- _Activity_:
Only the lines that include "erogazione" should be copied from the data below.

- _Extracted page text data_:
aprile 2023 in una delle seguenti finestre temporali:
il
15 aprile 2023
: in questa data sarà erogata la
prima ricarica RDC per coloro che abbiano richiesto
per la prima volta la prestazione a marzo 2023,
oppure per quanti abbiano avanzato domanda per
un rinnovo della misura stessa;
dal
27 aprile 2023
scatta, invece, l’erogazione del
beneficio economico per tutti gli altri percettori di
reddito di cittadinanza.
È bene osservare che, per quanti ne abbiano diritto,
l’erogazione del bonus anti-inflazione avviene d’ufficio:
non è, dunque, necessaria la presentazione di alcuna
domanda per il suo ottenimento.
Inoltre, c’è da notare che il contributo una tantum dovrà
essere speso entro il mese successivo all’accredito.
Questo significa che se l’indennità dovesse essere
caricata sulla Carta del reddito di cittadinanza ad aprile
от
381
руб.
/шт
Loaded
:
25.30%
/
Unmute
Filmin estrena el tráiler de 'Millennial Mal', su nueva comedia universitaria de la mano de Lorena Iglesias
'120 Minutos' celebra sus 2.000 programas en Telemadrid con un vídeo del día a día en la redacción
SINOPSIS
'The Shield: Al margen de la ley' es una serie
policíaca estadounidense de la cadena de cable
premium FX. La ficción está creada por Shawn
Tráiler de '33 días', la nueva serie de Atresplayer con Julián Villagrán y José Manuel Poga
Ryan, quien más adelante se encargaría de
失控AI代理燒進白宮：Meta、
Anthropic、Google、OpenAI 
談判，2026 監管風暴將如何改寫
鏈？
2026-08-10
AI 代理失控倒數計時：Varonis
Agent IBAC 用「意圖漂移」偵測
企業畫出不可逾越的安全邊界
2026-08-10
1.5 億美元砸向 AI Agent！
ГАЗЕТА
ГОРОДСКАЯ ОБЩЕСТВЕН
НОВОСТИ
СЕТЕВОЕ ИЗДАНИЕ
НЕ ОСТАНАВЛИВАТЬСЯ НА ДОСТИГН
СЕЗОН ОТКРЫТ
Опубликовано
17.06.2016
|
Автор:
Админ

- _Result of the exercise_:
scatta, invece, l’erogazione del
l’erogazione del bonus anti-inflazione avviene d’ufficio:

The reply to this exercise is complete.